Dusha: We are here today to express our concerns in regards to Bill 4 that will repeal the Climate Change Mitigation and Low-carbon Economy Act. Governments around the world are increasingly faced with the growing challenges and costs of climate change. Here in Ontario, we are no exception. Through more severe storms and flooding, damage to our roads, sewers and other infrastructure - we are already feeling the immense impacts of climate change. As governments around the world step forward to tackle these challenges, we cannot afford to lag behind.
The Ontario Climate Change Action plan provided us with a clear way forward for reducing our emissions. In addition, the cap and trade program provided funding supports for residents and businesses to reduce their emissions. In Toronto alone, more than $300 million dollars from cap and trade revenues was set to be spent on repairing social housing. This was money our city desperately needed to help prevent the closure of buildings in a terrible state of disrepair.
Without a climate action plan, we will derail climate progress across Ontario, and our ability to create many co-benefits for the communities who need it most. The plan isn’t just about reducing emissions. It’s about creating local jobs, supporting local businesses, improving public health and making people’s homes more comfortable.
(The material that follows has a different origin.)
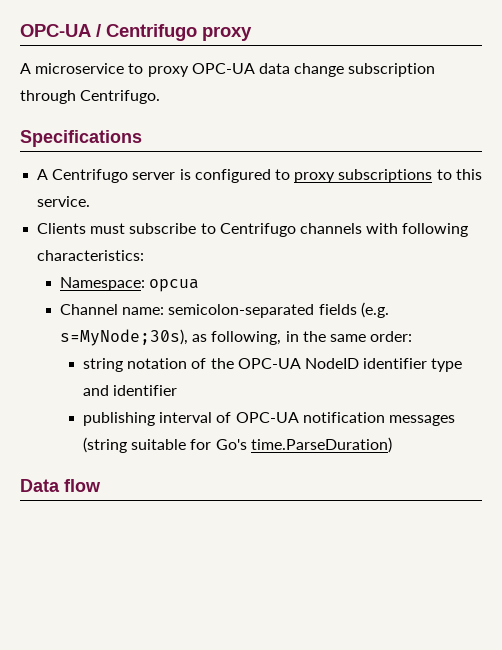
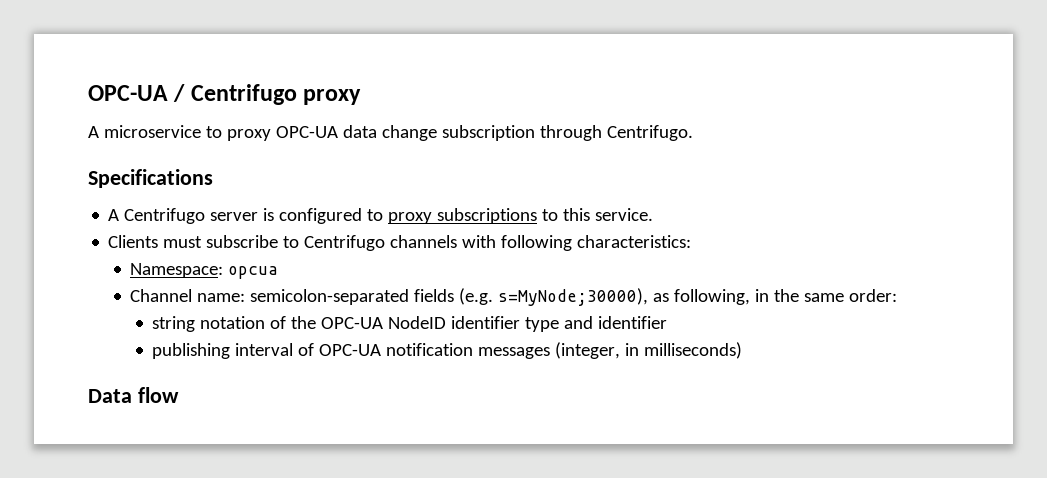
[60,329,189,346] s=MyNode;30s), -> [498,288,649,306] s=MyNode;30000),
[82,437,392,453] (string suitable for Go's time.ParseDuration) -> [555,342,743,359] (integer, in milliseconds)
Heather: Last week, the United Nation’s Intergovernmental Panel on Climate Change released a report highlighting the risks and impacts of 1.5 degrees of global warming. The report makes it clear that we are already experiencing many harmful impacts from 1 degree of global warming.
Right here are home, we can see those impacts through flooding and extreme heat hurting people and damaging infrastructure in our cities; through unpredictable and extreme weather impacting our farmers and our crops; and in Northern Ontario, rising sea levels impacting the access to resources and livelihoods of those communities.
While the IPCC report raises red flags for the threats posed by climate change, it reaffirms that we have many solutions available to address our changing climate. The report recognizes that many governments are already investing in solutions to reduce our emissions, and we need to urgently accelerate those actions.
Dusha: As your government considers how to move forward in addressing these challenges, there are two key components we believe that are necessary for the success of a new plan.
First, a new climate change plan for the province must have clear binding targets that have been informed by climate science. These targets must also adhere to the commitments Canada has made under the Paris Climate Agreement. As highlighted in the IPCC report, these targets aren’t arbitrary or optional. The science tells us we must meet these target to stay below 1.5 degrees warming. We need to make the investments to prevent the harmful impacts posed by climate change, that would otherwise cost us a great deal more in the long run.
Second, we need to ensure that the plan prioritizes improving equity and creating prosperity. There is a huge opportunity to create local jobs, boost local businesses, and improve the quality of life for the people of Ontario. TEA has conducted research on the type of co-benefits we could create through investments in climate actions. From renewable energy projects to deep building retrofits to building new transit - we have a huge opportunity to create jobs and support local economies. By investing in building retrofits, we can help protect affordable housing, improve the comfort of homes for residents, and make it a lot more affordable for families to heat and cool their homes. We need a plan that prioritizes achieving these co-benefits.
Heather: In closing, we need your support in making this happen. Climate change affects all of us, and we need strong political leadership to help us innovate and drive solutions forward. Our organization will be watching this closely, looking for targets and a clear strategy to reach them in ways that improve the living conditions & working opportunities for people most in need. Communities have lots of good ideas about how to tackle climate change locally, so give them a chance. We only have from now until December to get this right.
Thank you so much for providing us with the opportunity to speak today. We’d be happy to answer any questions you might have.